Problem statement:
The records below must be copied in full, exactly as they read.

Collected data:

——————

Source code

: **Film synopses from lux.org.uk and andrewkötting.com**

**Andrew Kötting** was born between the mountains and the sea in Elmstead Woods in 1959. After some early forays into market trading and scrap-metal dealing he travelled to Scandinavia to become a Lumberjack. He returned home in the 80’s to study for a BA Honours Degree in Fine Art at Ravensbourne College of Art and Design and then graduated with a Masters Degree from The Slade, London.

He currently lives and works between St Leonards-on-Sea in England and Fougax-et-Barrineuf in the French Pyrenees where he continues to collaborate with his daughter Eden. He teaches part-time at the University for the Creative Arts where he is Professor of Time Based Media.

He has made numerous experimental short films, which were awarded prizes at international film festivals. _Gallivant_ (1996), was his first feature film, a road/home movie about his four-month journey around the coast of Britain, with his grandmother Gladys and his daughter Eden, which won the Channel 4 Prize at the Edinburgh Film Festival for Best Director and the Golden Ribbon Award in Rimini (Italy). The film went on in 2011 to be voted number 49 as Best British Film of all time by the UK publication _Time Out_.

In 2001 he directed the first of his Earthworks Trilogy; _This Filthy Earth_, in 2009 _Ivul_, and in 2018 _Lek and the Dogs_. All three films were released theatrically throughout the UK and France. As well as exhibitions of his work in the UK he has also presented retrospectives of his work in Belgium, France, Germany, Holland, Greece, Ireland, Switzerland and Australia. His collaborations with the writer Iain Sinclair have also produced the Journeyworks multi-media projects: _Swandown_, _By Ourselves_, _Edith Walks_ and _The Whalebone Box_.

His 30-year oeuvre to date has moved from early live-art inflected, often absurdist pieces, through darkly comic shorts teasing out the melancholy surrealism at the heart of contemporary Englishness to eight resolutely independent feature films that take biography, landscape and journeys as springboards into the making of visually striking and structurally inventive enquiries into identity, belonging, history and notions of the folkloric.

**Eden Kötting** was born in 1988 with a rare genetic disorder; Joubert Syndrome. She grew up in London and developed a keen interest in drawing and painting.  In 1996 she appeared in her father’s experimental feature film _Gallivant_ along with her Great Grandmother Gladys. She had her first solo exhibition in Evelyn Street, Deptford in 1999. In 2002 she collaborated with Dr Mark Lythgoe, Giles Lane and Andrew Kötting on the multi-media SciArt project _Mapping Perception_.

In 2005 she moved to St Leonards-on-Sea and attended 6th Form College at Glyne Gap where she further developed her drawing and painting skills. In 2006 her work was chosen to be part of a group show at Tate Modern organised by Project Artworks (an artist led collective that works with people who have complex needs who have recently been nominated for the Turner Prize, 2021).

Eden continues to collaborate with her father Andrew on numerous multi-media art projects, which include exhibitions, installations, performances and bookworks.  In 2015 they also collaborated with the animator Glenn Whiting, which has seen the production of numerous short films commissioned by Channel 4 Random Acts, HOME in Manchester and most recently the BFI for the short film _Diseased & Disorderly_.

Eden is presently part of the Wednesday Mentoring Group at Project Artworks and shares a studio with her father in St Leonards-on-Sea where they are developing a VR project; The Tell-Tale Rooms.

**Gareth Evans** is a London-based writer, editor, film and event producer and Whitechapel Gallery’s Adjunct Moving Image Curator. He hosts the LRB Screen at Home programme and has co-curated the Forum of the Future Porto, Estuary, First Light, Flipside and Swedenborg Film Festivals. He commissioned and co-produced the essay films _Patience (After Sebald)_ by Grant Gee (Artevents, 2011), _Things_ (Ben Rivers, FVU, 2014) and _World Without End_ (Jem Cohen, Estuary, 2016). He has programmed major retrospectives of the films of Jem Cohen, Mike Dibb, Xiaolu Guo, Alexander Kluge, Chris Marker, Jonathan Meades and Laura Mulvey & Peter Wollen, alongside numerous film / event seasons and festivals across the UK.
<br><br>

——————

Solution to this task:
Source code

: **Film synopses from lux.org.uk and andrewkötting.com**

**Andrew Kötting** was born between the mountains and the sea in Elmstead Woods in 1959. After some early forays into market trading and scrap-metal dealing he travelled to Scandinavia to become a Lumberjack. He returned home in the 80’s to study for a BA Honours Degree in Fine Art at Ravensbourne College of Art and Design and then graduated with a Masters Degree from The Slade, London.

He currently lives and works between St Leonards-on-Sea in England and Fougax-et-Barrineuf in the French Pyrenees where he continues to collaborate with his daughter Eden. He teaches part-time at the University for the Creative Arts where he is Professor of Time Based Media.

He has made numerous experimental short films, which were awarded prizes at international film festivals. _Gallivant_ (1996), was his first feature film, a road/home movie about his four-month journey around the coast of Britain, with his grandmother Gladys and his daughter Eden, which won the Channel 4 Prize at the Edinburgh Film Festival for Best Director and the Golden Ribbon Award in Rimini (Italy). The film went on in 2011 to be voted number 49 as Best British Film of all time by the UK publication _Time Out_.

In 2001 he directed the first of his Earthworks Trilogy; _This Filthy Earth_, in 2009 _Ivul_, and in 2018 _Lek and the Dogs_. All three films were released theatrically throughout the UK and France. As well as exhibitions of his work in the UK he has also presented retrospectives of his work in Belgium, France, Germany, Holland, Greece, Ireland, Switzerland and Australia. His collaborations with the writer Iain Sinclair have also produced the Journeyworks multi-media projects: _Swandown_, _By Ourselves_, _Edith Walks_ and _The Whalebone Box_.

His 30-year oeuvre to date has moved from early live-art inflected, often absurdist pieces, through darkly comic shorts teasing out the melancholy surrealism at the heart of contemporary Englishness to eight resolutely independent feature films that take biography, landscape and journeys as springboards into the making of visually striking and structurally inventive enquiries into identity, belonging, history and notions of the folkloric.

**Eden Kötting** was born in 1988 with a rare genetic disorder; Joubert Syndrome. She grew up in London and developed a keen interest in drawing and painting.  In 1996 she appeared in her father’s experimental feature film _Gallivant_ along with her Great Grandmother Gladys. She had her first solo exhibition in Evelyn Street, Deptford in 1999. In 2002 she collaborated with Dr Mark Lythgoe, Giles Lane and Andrew Kötting on the multi-media SciArt project _Mapping Perception_.

In 2005 she moved to St Leonards-on-Sea and attended 6th Form College at Glyne Gap where she further developed her drawing and painting skills. In 2006 her work was chosen to be part of a group show at Tate Modern organised by Project Artworks (an artist led collective that works with people who have complex needs who have recently been nominated for the Turner Prize, 2021).

Eden continues to collaborate with her father Andrew on numerous multi-media art projects, which include exhibitions, installations, performances and bookworks.  In 2015 they also collaborated with the animator Glenn Whiting, which has seen the production of numerous short films commissioned by Channel 4 Random Acts, HOME in Manchester and most recently the BFI for the short film _Diseased & Disorderly_.

Eden is presently part of the Wednesday Mentoring Group at Project Artworks and shares a studio with her father in St Leonards-on-Sea where they are developing a VR project; The Tell-Tale Rooms.

**Gareth Evans** is a London-based writer, editor, film and event producer and Whitechapel Gallery’s Adjunct Moving Image Curator. He hosts the LRB Screen at Home programme and has co-curated the Forum of the Future Porto, Estuary, First Light, Flipside and Swedenborg Film Festivals. He commissioned and co-produced the essay films _Patience (After Sebald)_ by Grant Gee (Artevents, 2011), _Things_ (Ben Rivers, FVU, 2014) and _World Without End_ (Jem Cohen, Estuary, 2016). He has programmed major retrospectives of the films of Jem Cohen, Mike Dibb, Xiaolu Guo, Alexander Kluge, Chris Marker, Jonathan Meades and Laura Mulvey & Peter Wollen, alongside numerous film / event seasons and festivals across the UK.
<br><br>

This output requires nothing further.